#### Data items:
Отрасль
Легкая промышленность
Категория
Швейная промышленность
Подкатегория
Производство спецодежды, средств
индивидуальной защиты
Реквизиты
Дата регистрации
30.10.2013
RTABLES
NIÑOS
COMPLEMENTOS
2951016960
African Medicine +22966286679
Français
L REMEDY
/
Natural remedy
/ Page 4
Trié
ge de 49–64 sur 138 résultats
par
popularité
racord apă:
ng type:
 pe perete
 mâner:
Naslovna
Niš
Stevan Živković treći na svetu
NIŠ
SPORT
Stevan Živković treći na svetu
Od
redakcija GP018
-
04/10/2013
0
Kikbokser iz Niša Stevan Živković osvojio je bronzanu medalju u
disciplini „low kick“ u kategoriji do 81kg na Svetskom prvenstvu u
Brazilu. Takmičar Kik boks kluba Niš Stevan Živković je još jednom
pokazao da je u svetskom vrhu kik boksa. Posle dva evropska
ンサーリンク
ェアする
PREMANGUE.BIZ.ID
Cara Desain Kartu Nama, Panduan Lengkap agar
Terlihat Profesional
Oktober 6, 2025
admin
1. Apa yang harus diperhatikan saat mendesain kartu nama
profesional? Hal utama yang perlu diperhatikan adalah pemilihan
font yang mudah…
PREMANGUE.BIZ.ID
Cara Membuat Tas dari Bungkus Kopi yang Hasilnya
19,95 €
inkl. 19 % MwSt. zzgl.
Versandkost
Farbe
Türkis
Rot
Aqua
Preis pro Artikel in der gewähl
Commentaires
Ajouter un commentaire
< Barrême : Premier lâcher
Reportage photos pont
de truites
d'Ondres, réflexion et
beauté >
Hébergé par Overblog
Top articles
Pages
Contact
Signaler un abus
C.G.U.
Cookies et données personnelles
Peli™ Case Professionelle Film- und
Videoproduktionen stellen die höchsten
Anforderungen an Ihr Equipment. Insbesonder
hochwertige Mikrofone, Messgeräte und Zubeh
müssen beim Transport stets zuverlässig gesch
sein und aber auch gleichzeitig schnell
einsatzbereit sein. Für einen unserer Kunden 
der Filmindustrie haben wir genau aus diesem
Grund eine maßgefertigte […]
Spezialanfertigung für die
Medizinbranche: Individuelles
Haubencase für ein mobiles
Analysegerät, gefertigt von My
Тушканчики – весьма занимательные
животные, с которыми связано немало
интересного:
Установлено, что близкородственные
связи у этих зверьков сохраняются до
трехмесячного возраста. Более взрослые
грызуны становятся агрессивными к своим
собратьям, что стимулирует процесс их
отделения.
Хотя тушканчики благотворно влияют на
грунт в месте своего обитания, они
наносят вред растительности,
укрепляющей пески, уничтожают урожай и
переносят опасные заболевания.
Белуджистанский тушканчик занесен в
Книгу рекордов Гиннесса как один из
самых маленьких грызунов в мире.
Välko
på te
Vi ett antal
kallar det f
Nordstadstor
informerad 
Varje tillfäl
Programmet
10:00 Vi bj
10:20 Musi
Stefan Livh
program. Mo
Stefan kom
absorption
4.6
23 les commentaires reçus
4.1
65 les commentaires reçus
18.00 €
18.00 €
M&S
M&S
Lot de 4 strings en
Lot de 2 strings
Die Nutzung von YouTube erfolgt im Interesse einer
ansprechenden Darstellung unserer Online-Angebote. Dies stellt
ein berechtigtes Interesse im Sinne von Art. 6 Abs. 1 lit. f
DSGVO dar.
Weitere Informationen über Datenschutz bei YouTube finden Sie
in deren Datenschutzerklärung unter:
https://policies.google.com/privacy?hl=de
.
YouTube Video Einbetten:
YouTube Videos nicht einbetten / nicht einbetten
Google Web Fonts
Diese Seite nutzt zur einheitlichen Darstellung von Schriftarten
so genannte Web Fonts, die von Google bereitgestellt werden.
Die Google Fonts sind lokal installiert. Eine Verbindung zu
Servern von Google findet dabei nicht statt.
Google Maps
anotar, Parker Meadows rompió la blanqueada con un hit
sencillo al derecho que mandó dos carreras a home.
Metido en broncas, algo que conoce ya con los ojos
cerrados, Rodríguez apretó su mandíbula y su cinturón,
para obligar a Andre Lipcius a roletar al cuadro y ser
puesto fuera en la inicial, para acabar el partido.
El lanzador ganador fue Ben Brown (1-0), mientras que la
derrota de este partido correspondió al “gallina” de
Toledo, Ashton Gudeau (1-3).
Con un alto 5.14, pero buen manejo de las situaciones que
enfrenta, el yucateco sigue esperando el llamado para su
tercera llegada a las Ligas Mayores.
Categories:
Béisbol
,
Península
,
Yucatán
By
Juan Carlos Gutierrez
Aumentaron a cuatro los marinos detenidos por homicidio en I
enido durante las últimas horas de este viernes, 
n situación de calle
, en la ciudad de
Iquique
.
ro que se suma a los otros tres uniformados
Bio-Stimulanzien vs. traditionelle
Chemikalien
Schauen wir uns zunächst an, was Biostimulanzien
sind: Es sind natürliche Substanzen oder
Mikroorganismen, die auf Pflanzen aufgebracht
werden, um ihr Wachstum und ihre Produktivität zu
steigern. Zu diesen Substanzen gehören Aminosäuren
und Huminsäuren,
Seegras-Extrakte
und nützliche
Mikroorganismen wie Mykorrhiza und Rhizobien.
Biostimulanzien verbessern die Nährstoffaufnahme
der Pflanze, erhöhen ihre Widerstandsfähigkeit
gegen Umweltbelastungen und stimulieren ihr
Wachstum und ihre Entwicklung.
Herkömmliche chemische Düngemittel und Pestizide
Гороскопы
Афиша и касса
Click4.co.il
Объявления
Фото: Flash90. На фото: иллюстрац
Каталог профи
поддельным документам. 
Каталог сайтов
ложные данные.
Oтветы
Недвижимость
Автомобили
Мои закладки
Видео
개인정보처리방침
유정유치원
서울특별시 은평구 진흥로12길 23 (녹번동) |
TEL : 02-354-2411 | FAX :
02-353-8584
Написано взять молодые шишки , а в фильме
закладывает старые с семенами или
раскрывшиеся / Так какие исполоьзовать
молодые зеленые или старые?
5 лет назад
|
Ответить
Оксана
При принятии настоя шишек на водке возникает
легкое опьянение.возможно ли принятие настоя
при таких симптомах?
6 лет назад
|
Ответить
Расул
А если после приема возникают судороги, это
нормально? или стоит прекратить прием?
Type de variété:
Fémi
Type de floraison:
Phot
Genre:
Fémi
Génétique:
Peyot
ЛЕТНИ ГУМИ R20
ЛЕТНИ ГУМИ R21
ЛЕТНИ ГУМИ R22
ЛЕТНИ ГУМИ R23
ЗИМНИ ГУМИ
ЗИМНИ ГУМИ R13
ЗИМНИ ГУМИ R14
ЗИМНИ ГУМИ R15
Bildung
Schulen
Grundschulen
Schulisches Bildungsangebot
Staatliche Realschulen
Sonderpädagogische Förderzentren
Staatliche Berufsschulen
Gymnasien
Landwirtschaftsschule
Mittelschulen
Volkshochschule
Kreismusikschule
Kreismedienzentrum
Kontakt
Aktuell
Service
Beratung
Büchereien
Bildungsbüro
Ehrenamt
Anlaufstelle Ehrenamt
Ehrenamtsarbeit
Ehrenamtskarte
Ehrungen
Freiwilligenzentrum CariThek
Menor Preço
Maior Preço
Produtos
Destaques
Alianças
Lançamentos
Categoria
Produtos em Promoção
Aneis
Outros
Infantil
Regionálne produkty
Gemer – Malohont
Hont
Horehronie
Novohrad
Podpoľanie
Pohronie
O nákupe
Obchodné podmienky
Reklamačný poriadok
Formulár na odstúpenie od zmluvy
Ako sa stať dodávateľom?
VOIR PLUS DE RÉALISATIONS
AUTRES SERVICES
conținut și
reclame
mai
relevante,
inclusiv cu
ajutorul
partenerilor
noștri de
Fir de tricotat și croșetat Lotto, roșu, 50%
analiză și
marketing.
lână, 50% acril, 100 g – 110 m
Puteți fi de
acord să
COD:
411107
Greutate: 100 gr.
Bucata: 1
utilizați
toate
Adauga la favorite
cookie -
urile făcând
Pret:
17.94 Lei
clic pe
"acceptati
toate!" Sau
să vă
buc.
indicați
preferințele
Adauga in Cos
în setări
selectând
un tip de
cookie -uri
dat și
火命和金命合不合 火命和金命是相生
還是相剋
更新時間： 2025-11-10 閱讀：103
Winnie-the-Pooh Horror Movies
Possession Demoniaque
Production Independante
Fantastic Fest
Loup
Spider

#### GOAL OF THE EXERCISE:
Would you please reproduce the records above exactly, only from their first line through the line holding "Cara Membuat Tas", with both ends included?

#### EXERCISE RESPONSE:
Отрасль
Легкая промышленность
Категория
Швейная промышленность
Подкатегория
Производство спецодежды, средств
индивидуальной защиты
Реквизиты
Дата регистрации
30.10.2013
RTABLES
NIÑOS
COMPLEMENTOS
2951016960
African Medicine +22966286679
Français
L REMEDY
/
Natural remedy
/ Page 4
Trié
ge de 49–64 sur 138 résultats
par
popularité
racord apă:
ng type:
 pe perete
 mâner:
Naslovna
Niš
Stevan Živković treći na svetu
NIŠ
SPORT
Stevan Živković treći na svetu
Od
redakcija GP018
-
04/10/2013
0
Kikbokser iz Niša Stevan Živković osvojio je bronzanu medalju u
disciplini „low kick“ u kategoriji do 81kg na Svetskom prvenstvu u
Brazilu. Takmičar Kik boks kluba Niš Stevan Živković je još jednom
pokazao da je u svetskom vrhu kik boksa. Posle dva evropska
ンサーリンク
ェアする
PREMANGUE.BIZ.ID
Cara Desain Kartu Nama, Panduan Lengkap agar
Terlihat Profesional
Oktober 6, 2025
admin
1. Apa yang harus diperhatikan saat mendesain kartu nama
profesional? Hal utama yang perlu diperhatikan adalah pemilihan
font yang mudah…
PREMANGUE.BIZ.ID
Cara Membuat Tas dari Bungkus Kopi yang Hasilnya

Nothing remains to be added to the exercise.